# Commuting Advice - Wexford (south east) and Dublin West



## bess (14 Dec 2011)

I would really appreciate your advice on the following. Having just recently returned from 3 years in London,  I've got a job in Wexford, near Enniscorthy (Ballymurn). The job will sometimes involve travelling to waterford (Cork Road). My partner works around Liffey Valley. 

Any advice on where to live that would be half way for us both? We're keen to live together again... Would rather favour easy transport links to Dublin- We are both from Galway and often go there at the weekends...


----------



## dereko1969 (14 Dec 2011)

Shankill/Loughlinstown/Cherrywood/Ballybrack/Killiney?

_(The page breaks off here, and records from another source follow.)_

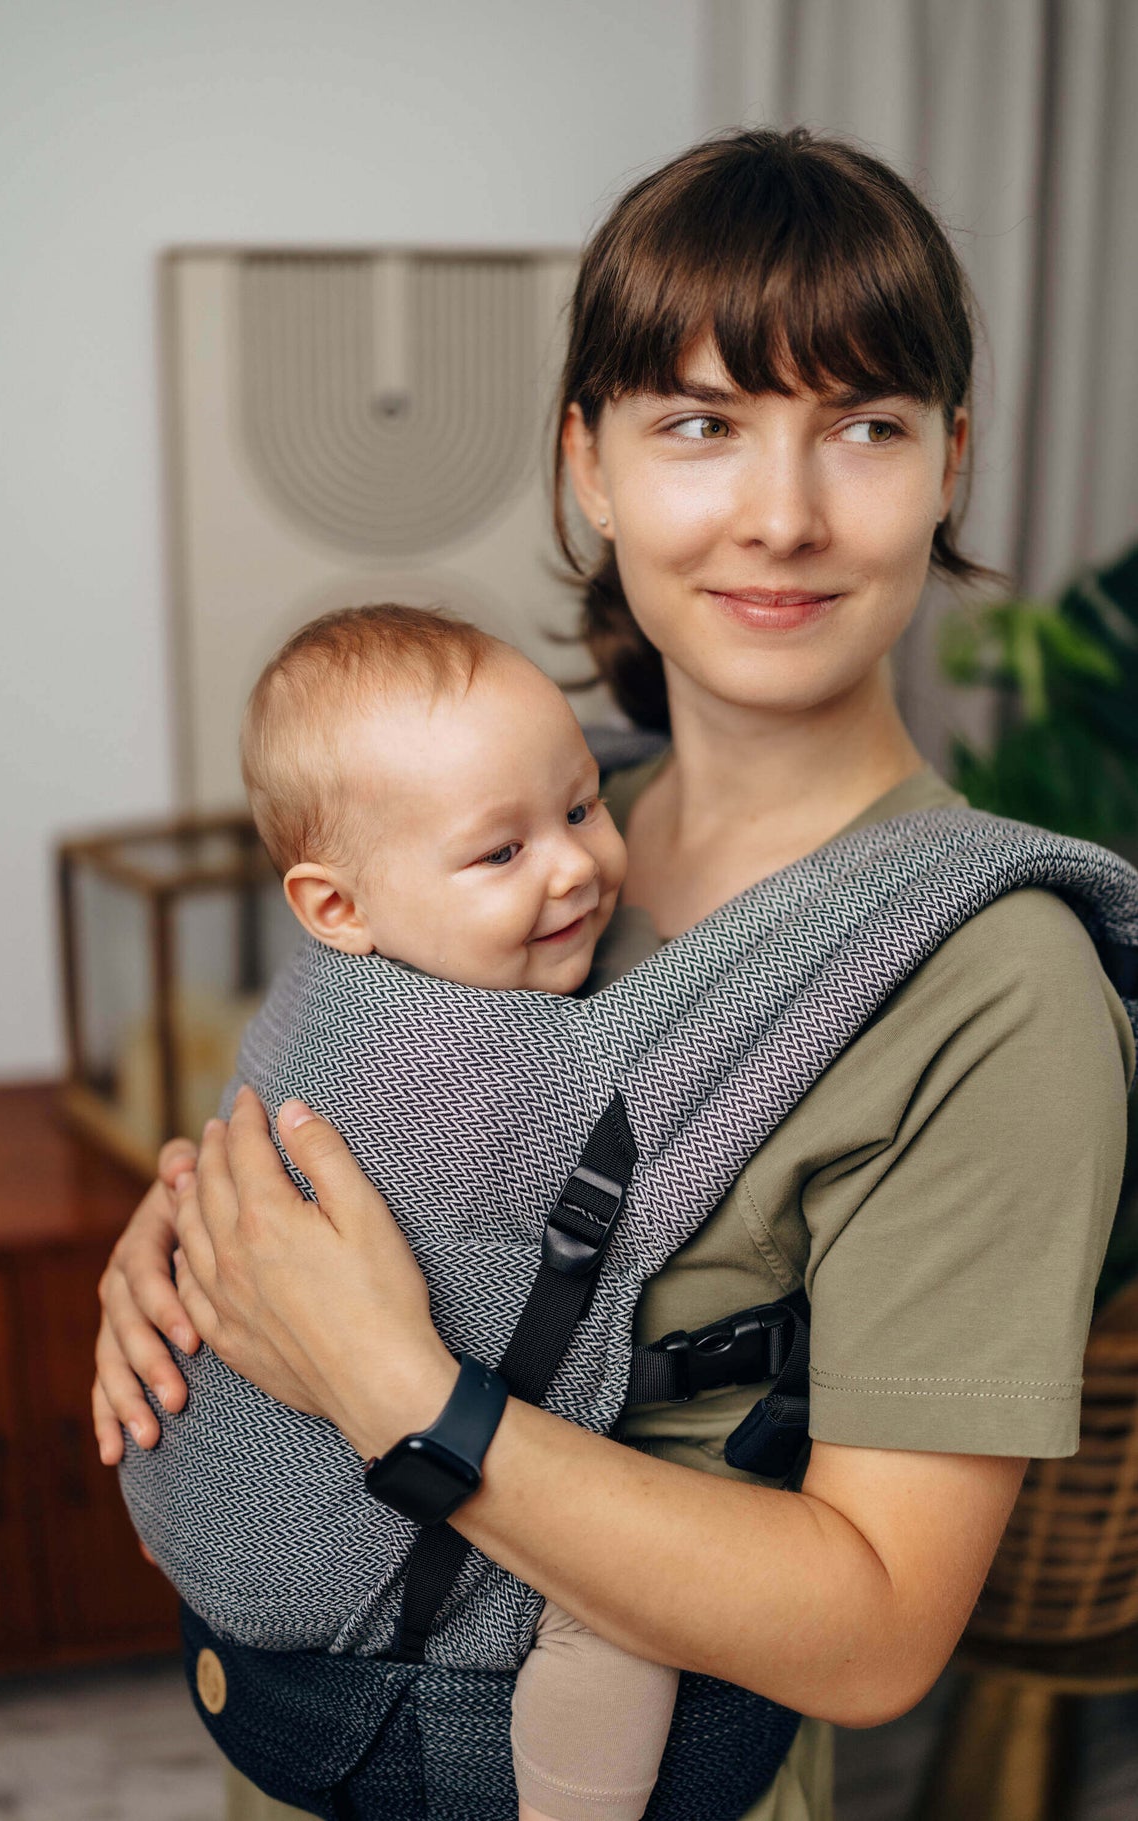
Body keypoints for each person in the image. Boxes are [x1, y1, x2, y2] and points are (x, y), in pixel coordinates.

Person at [93, 128, 1134, 1821]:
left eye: (862, 427)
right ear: (586, 462)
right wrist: (199, 1233)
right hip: (291, 1757)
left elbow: (870, 1632)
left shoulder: (989, 984)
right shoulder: (512, 848)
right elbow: (351, 1123)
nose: (779, 516)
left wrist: (385, 1385)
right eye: (699, 425)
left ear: (950, 463)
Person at [229, 596, 681, 1821]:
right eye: (502, 853)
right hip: (368, 1518)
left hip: (291, 1533)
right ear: (337, 911)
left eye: (582, 805)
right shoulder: (462, 1070)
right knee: (626, 1609)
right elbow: (655, 1175)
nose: (576, 863)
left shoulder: (346, 985)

All handy for M50/M11 - Cherrywood apartments are probably renting cheaply enough and will have you on the Green Luas line, you also have the option of the 145/7 buses around there too.


----------



## bess (15 Dec 2011)

thanks for your post- I've just edited my post to say Ballymurn- not Ballymoney (i wish)


----------



## Jo1708 (15 Dec 2011)

I would say even Wicklow/Rathnew area might suit.  I'm not sure what the commute would be like from there to Enniscorthy but I know living in Rathnew I can get to Liffey Valley in about 40 minutes using the M50.


----------



## notagardener (20 Dec 2011)

I'd go for Arklow, 30mins from Enniscorthy and less than an hour from Liffey Valley. Best of luck


----------